[Data items]
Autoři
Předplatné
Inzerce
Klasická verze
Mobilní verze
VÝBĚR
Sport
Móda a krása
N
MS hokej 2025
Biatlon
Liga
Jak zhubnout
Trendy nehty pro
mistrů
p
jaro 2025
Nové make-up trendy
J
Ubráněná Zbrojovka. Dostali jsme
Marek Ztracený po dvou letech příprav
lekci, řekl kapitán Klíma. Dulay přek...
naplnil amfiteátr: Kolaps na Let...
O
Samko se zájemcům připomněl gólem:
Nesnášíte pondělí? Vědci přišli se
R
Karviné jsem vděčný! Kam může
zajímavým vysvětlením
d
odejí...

**What to work on**
Reproduce all of the data above, exactly and without omission.

**Answer box**
Autoři
Předplatné
Inzerce
Klasická verze
Mobilní verze
VÝBĚR
Sport
Móda a krása
N
MS hokej 2025
Biatlon
Liga
Jak zhubnout
Trendy nehty pro
mistrů
p
jaro 2025
Nové make-up trendy
J
Ubráněná Zbrojovka. Dostali jsme
Marek Ztracený po dvou letech příprav
lekci, řekl kapitán Klíma. Dulay přek...
naplnil amfiteátr: Kolaps na Let...
O
Samko se zájemcům připomněl gólem:
Nesnášíte pondělí? Vědci přišli se
R
Karviné jsem vděčný! Kam může
zajímavým vysvětlením
d
odejí...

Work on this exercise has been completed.